Financial assets in Latin America suffered more than $2 trillion in losses last year, including $1.3 trillion in stock market losses. Developing countries in Asia and the newly industrialized economies of Hong Kong, Taiwan, South Korea and Singapore cumulatively suffered financial losses of nearly $10 trillion in 2008, including more than $7 trillion in stock market losses.
The perception that developing countries in Asia and Latin America had “broken the links with the larger economies has been painfully refuted by the hard facts of the last 18 months,” the report declared. The economies of Eastern Europe and Russia are faring even worse. The so-called “decoupling” theory has been delivered a fatal blow.
The world’s financial markets have experienced “the most violent shock” since the Great Depression, the report said, and the global economy has rapidly decelerated in the aftermath. The United States, Europe and Japan are already mired in deep recessions, and growth in most emerging economies slowed sharply last year. Economists expect this year will be considerably worse.
Indeed, a new World Bank analysis concludes that the volume of world trade in 2009 will fall for the first time since 1982 and will suffer its largest decline in 80 years.

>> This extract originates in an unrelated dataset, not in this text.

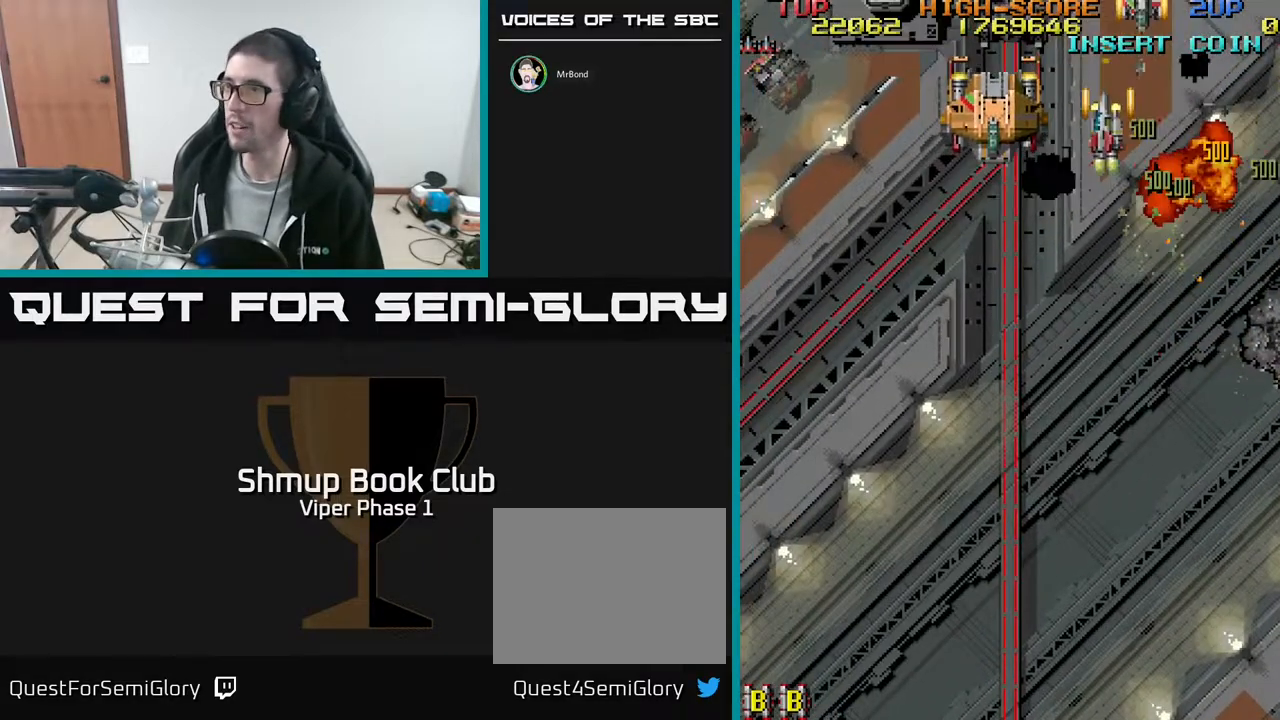
{"buttons": ["A", "DPAD_DOWN", "DPAD_RIGHT"], "left_stick": "center", "events": [[33, "DPAD_DOWN", "down"], [317, "DPAD_LEFT", "up"], [417, "DPAD_RIGHT", "down"]]}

“Global GDP will decline this year for the first time since World War II, with growth at least 5 percentage points below potential,” the World Bank report said Sunday.
China, the largest exporter among emerging economies, “has seen 20 million jobs disappear,” said Virendra Singh, a global economist for Moody’s Economy.com. “India reports 3 million jobs were lost due to shrinking exports.”
The Institute of International Finance recently revealed that net private capital flows to emerging markets declined 50 percent last year to less than $500 billion. Those capital flows will plunge to $165 billion this year, the Washington think tank estimates. The World Bank expects 98 developing countries will face a cumulative financing gap between $270 billion and $700 billion this year.
Both the Asian Development Bank and the World Bank expect remittances sent home by immigrants working in wealthy countries will decline sharply this year, worsening the slowdown in developing countries.
“This global crisis needs a global solution, and preventing an economic catastrophe in developing countries is important for global efforts to overcome this crisis,” said World Bank President Robert B. Zoellick. “We need investments in safety nets, infrastructure and small and medium-size companies to create jobs and to avoid social and political unrest.”